What this means for employees: Before SKBBK, a Malaysian employee injured in a road accident on their way home from work — outside of designated commuting coverage — had no SOCSO protection for that incident. SKBBK changes that. From 1 June 2026, every eligible employee has SOCSO-backed protection for accidents that happen in any context, not just at work. The deduction on their payslip is funding a genuine benefit that belongs to them.
SKBBK applies to all employees currently registered under SOCSO's First Category contributions — employees under 60 years of age who contribute to both the Employment Injury Scheme and the Invalidity Scheme. If your employees are already on standard SOCSO First Category, they are automatically covered under SKBBK from 1 June 2026. There is no separate registration process for individual employees.

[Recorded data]
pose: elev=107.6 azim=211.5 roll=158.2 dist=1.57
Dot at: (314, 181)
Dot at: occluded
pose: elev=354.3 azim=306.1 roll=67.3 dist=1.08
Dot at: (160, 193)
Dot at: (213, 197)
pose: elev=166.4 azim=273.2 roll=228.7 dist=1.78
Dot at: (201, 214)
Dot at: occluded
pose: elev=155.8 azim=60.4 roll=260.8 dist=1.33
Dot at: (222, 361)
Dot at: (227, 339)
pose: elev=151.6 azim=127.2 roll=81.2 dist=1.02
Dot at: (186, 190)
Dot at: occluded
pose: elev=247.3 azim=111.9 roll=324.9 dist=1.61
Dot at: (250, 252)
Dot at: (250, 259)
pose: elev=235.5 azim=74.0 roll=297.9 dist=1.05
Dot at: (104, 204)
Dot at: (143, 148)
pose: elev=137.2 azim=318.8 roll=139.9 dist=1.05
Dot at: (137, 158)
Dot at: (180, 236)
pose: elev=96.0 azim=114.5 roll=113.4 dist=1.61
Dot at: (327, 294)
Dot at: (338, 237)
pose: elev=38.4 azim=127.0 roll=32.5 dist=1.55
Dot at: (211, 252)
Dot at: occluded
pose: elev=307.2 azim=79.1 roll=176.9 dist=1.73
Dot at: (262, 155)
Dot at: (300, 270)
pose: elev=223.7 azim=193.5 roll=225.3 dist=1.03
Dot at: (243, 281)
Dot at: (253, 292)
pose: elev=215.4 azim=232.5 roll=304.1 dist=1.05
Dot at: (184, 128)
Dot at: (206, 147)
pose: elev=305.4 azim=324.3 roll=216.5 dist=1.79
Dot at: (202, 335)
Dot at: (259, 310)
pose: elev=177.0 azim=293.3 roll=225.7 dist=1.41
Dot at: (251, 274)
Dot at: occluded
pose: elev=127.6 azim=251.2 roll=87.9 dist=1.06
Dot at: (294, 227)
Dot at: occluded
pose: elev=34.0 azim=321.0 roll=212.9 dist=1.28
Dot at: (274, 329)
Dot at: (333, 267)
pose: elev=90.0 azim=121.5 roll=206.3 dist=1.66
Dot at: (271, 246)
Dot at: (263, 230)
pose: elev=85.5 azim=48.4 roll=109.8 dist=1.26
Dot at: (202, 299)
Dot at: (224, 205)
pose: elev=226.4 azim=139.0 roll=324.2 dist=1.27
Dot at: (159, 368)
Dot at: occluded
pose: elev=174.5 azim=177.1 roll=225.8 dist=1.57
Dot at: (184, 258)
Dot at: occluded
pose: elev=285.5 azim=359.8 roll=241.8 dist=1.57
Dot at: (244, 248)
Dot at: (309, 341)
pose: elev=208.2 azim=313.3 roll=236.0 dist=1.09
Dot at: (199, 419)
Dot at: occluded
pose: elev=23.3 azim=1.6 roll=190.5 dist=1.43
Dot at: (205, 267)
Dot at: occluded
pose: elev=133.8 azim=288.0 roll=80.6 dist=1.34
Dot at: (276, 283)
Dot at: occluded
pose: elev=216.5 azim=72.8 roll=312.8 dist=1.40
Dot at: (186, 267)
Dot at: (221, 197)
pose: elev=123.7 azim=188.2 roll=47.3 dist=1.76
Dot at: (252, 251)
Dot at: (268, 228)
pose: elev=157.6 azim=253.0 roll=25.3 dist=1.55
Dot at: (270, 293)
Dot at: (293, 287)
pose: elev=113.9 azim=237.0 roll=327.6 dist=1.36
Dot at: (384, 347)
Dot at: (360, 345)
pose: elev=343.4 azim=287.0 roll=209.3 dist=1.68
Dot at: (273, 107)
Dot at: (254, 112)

__Exercise task 1__
Under the SKBBK passage, what age must employees be below to be covered?
__Exercise task 2__
Retype the SKBBK passage from "What this means" up to and including "belongs to them.".

__Problem solution 1__
Under 60 years of age.

__Problem solution 2__
What this means for employees: Before SKBBK, a Malaysian employee injured in a road accident on their way home from work — outside of designated commuting coverage — had no SOCSO protection for that incident. SKBBK changes that. From 1 June 2026, every eligible employee has SOCSO-backed protection for accidents that happen in any context, not just at work. The deduction on their payslip is funding a genuine benefit that belongs to them.